§ Entries shown
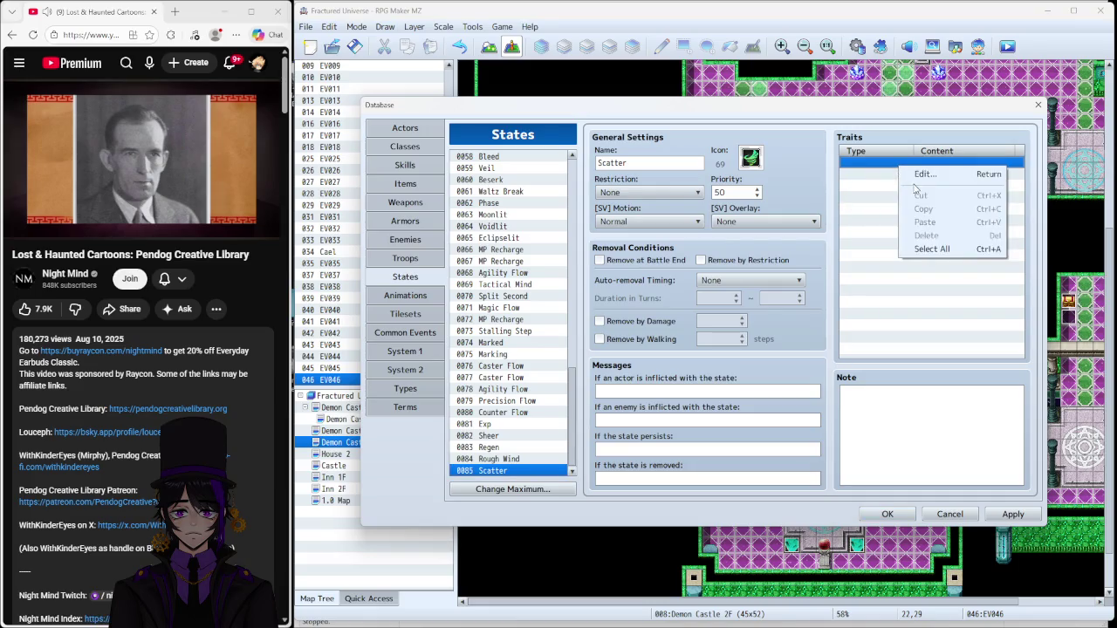
{"action": "left_click", "coordinate": [925, 179]}
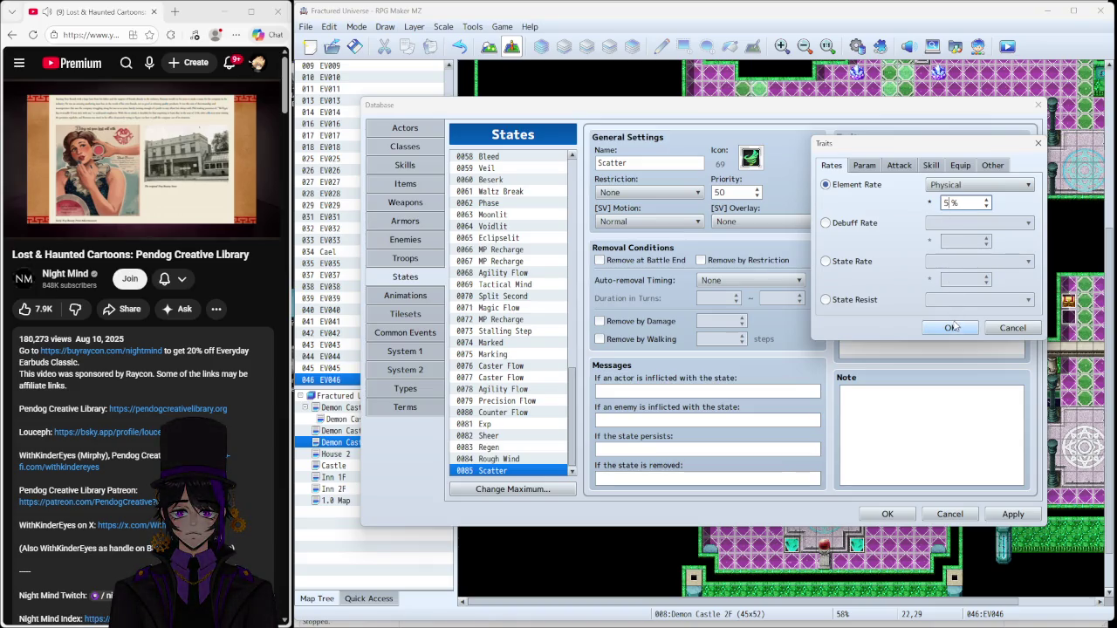
{"action": "left_click", "coordinate": [1011, 327]}
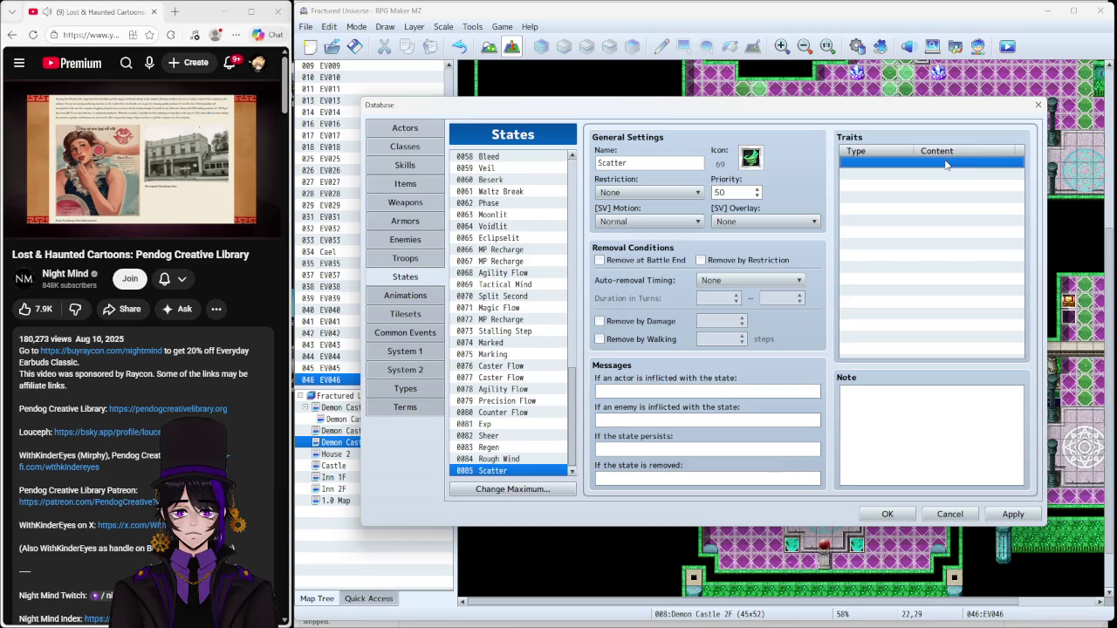
{"action": "double_click", "coordinate": [945, 164]}
{"action": "left_click", "coordinate": [875, 170]}
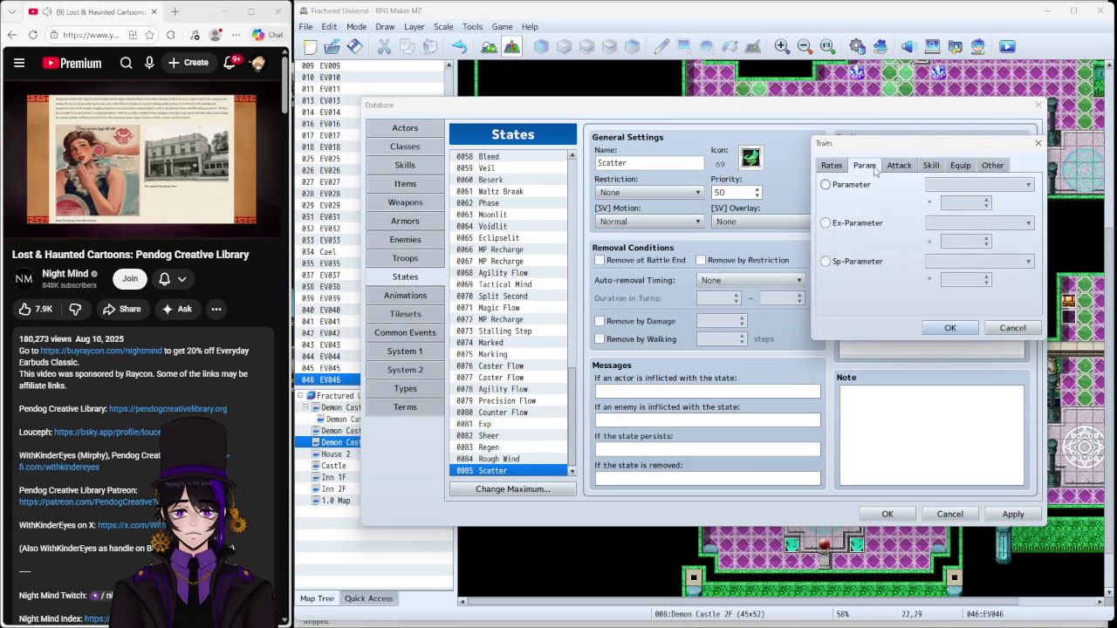
{"action": "left_click", "coordinate": [880, 222]}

§ What the exercise asks
The response must consist of the entries above exactly as they stand, minus any pictures.

§ Response area
{"action": "left_click", "coordinate": [925, 179]}
{"action": "left_click", "coordinate": [1011, 327]}
{"action": "double_click", "coordinate": [945, 164]}
{"action": "left_click", "coordinate": [875, 170]}
{"action": "left_click", "coordinate": [880, 222]}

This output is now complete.